If you’re looking for a sign, this is it!
Hi! I’m Dr.Shilpa Wadhwa and I’m a Rapid Transformation Therapist (RTT) & Mindset Coach.
I studied Esthetic Dental Surgery at University of California, Los Angeles, (UCLA) and I am also a part of my family business that deals with finance and real estate. The most exciting part of my life now is being a mother to my baby girl Aryaa. She is the light of my life and the best thing that has ever happened to me. While all these things are great to have in life and I feel truly blessed, I’ve been looking for a deeper sense of meaning and purpose for a while now.
I did a Passion to Purpose course with Jay Shetty and it changed my life. It made me realize that my passion is to make people, mainly women feel worthy of love and self-love so that they can live to their fullest potential. The story I’m about to share with you is personal and deep and still makes me cringe to this very day.
Ever since I was a little girl, I’ve been overweight. In addition to this, I’ve always been an overachiever and was extremely competitive in everything I put my hands to. I never perceived this as a bad thing, I just accepted it as a part of my personality.
The very first lesson at the Passion to Purpose course was about the voices inside my head and what they were telling me. I then realized that I had been trying to compensate for being overweight my entire life! The worst part of it was that it was all coming from my own self. It was saying all kinds of mean things like, “You are already so overweight, you better be good at this”.
The saddest part about this is that I’ve always been surrounded by the most loving and supportive people who loved me the same regardless of how much I weighed. But the truth is, no amount of love and acceptance from others will help you until you truly love yourself. The voices in my head would always dominate and tell me that I needed to over-compensate and only by succeeding in life I could make up for being the size that I am.
This constant pressure I unconsciously put on myself to always overachieve and succeed had caused so much self-inflicted stress and anxiety over the years, which led to me develop an autoimmune disorder. Although I had gone from 98kgs to 52kgs a few times, the inner critical voices never really went away.
We all come onto this planet knowing that we are more than enough, and my daughter is living proof of this. Every day, as she looks at her herself in the mirror, sticks her belly out and with the sweetest gummy smile blows kisses at her reflection, I’m reminded of a love that is unconditional and uninhibited, without any fear and judgement. And I thought to myself, if I can love her like this, it was also time for me to love myself the same way.

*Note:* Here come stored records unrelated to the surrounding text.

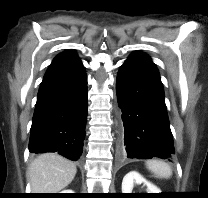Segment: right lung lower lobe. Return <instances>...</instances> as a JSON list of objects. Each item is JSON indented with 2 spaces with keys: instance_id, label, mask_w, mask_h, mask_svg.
<instances>
[{
  "instance_id": "obj_1",
  "label": "right lung lower lobe",
  "mask_w": 208,
  "mask_h": 198,
  "mask_svg": "<svg viewBox=\"0 0 208 198\" xmlns=\"http://www.w3.org/2000/svg\"><path fill=\"white\" fill-rule=\"evenodd\" d=\"M87 77L81 61L44 77L33 116L29 151L58 152L76 161L87 119Z\"/></svg>"
}]
</instances>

Being a mother changes you in ways that you could have never imagined. As you start to think about your child’s future, you are forced to look at your own. I started to wonder about who I really was and what was my purpose, who I was without the labels of mother, daughter, and wife. I wanted to make my mark in the world, and I’ve read somewhere that if one person breathes easier on this planet because of the work I’ve done then I’ve left behind a legacy.
I decided that if I want to help other women transform, I need to up level and up skill in my areas of interest. This led me to train with Marisa Peer, a world renown therapist and the founder of Rapid Trasformation Therapy, a type of therapy that has won over 25 global awards in the past years.
I noticed my daughter began to learn so much just by watching me every single day and I decided that I needed to be a better role model. I wanted her to grow up and shine in all of her glory, always knowing that she is more than enough. And for this, she first needed a mother who was confident in herself and comfortable in her own skin. I decided then to put in the work to learn to heal my body and I gave myself permission to love my perfectly imperfect self. And even though I’m still on the journey of losing my post-pregnancy weight, I’m now more loving, kinder, and respectful to my body. I celebrate what it does for me every day, and most importantly I’ve mended my relationship with it ever since.